PKI and cryptography are critical components of a Zero Trust strategy, driving the use of encryption to keep identities, devices, data, connections, and communications secure. Like many things, increased use of encryption starts with good intentions, but may have unintended consequences. In this case, the proliferation of certificates across the organization may create a management and ownership challenge, adding cyber risk. This is the Zero Trust encryption paradox, which is why two of the critical early steps on an organization’s Zero Trust journey are to identify and inventory all cryptographic assets, followed by establishing clear ownership.

As a clear example, the 2024 State of Zero Trust & Encryption Study sponsored by Entrust highlights how a lack of skilled personnel and no clear ownership makes the management of credentials painful, cited by 50% and 47% of respondents, respectively. And at the same time, 59% of respondents say managing keys has a severe impact on their organizations.

Establishing visibility and clear ownership of cryptographic assets may seem very logical and manageable on the surface, but today’s reality is far more complex. Long gone are the days of a massive Active Directory implementation to service an entirely on-prem certificate authority (CA). Today’s digital ecosystem spans servers, applications, networks, identities, infrastructure, hardware, and endpoints, with some data residing in the cloud and other data on-prem. New use cases continue to add to PKI deployment complexity as more teams use certificates, causing PKI sprawl. As well, in their zeal to implement a Zero Trust strategy, different siloed teams from IT to security to infrastructure and beyond often acquire their own certificate authorities, deploying PKI and certificates without proper governance. In fact, the Entrust study revealed that 37% of organizations polled cited unmanaged certificates as a main area of concern that might result in the exposure of sensitive or confidential data.

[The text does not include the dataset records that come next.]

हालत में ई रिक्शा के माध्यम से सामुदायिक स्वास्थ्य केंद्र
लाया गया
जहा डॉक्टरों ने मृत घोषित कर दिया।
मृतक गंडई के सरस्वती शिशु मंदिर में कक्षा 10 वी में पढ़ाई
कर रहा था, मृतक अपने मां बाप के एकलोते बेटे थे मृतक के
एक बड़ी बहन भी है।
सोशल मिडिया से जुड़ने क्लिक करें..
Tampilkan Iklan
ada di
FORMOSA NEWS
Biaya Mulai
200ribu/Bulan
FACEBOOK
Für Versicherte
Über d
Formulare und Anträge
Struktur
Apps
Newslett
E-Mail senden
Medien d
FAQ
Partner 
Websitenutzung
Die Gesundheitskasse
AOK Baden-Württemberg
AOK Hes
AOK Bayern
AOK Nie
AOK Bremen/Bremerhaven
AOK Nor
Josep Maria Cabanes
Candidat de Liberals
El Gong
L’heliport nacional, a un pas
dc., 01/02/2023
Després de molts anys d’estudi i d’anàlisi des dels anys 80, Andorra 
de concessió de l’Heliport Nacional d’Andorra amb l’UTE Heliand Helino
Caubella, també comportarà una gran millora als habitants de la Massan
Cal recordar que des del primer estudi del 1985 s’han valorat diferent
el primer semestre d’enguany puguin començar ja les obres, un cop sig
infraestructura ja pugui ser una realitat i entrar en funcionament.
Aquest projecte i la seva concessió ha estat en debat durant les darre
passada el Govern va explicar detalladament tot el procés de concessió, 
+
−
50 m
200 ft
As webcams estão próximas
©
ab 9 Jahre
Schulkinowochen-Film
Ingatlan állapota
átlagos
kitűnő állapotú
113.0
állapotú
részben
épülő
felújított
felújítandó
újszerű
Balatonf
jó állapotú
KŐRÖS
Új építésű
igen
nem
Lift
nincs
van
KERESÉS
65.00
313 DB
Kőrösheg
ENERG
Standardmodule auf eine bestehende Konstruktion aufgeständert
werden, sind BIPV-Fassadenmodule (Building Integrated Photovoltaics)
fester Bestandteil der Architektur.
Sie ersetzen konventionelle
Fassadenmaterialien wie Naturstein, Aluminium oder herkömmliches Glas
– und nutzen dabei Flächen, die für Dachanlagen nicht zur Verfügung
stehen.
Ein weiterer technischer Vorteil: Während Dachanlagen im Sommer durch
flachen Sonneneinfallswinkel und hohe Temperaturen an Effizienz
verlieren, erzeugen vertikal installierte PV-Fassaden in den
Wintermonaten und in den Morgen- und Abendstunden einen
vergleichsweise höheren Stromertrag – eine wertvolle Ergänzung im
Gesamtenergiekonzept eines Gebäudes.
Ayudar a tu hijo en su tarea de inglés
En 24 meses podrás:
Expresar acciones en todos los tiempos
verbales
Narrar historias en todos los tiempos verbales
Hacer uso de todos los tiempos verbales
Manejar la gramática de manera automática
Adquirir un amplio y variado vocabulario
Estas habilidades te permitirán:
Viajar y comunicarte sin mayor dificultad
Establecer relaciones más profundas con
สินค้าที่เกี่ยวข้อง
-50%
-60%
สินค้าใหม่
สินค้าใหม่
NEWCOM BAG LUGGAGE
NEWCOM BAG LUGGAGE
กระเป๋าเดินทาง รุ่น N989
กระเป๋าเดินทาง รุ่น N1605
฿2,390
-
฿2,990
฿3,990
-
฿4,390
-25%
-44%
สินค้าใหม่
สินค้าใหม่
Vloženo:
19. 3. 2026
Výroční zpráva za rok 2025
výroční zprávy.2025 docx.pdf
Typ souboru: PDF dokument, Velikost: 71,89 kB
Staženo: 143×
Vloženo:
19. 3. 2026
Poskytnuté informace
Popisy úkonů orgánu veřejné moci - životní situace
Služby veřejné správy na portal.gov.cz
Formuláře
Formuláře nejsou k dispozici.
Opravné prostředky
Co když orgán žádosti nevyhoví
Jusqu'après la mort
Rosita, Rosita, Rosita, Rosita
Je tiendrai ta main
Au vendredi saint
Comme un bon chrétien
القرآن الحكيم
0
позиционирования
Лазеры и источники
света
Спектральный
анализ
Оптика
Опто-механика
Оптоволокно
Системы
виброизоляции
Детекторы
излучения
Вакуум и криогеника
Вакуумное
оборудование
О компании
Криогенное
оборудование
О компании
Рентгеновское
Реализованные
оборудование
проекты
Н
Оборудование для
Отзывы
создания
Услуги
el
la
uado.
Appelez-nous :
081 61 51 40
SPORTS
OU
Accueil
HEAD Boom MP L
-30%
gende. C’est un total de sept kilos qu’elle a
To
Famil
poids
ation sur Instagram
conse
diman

Why an enterprise-wide Zero Trust strategy is critical

Without an enterprise-wide Zero Trust strategy, this increased use of PKI can actually increase an organization’s vulnerability both today and in the future when planning for PQC migration. Plus, expired certificates can cause significant organization disruption, costing time and money to locate the expired certificate and identify everywhere it was installed.

Today, PKI and cryptographic assets are critical infrastructure, expanding in number, and essential to a Zero Trust strategy. However, it is a false assumption to think that systems will be secured forever with conventional PKI cryptography, and the magnitude of this risk is often unknown because organizations lack enterprise-wide crypto asset visibility. Simply put, you can’t manage what you can’t see. CISA’s Zero Trust Maturity Model (ZTMM) features five pillars underpinned by three core tenets: Visibility and Analytics, Automation and Orchestration, and Governance. Visibility in the CISA ZTMM refers to observable artifacts that result from the characteristics of and events within enterprise-wide environments. This focus on cyber-related data analysis helps inform policy decisions, facilitate response activities, and build a proactive security risk profile.

Essential early steps

So how do you resolve the Zero Trust encryption paradox? The first step is to establish clear ownership with a team accountable for enterprise-wide Zero Trust and encryption strategy and migration. And it appears more organizations are taking this to heart with dedicated PKI specialists operating under CxO oversight vs. being the domain IT generalists. Next is to inventory data and flows to identify the location of high-value data at rest, in transit, and in use. With ownership and data flows identified, the next step is to inventory the organization’s cryptographic assets, which is usually a combined automated manual effort to identify all keys, certificates, secrets, and libraries. Armed with this information, the dedicated team is now able to draft a crypto-agility strategy. This is a critical milestone in the Zero Trust journey, mitigating the organization’s crypto-related risk – including people, processes, and technology – with built-in capabilities.

And there you have it: An enterprise-wide Zero Trust strategy with clear ownership and crypto asset visibility and agility not only resolves the Zero Trust encryption paradox, but also provides a strong foundation for the next step of your Zero Trust journey.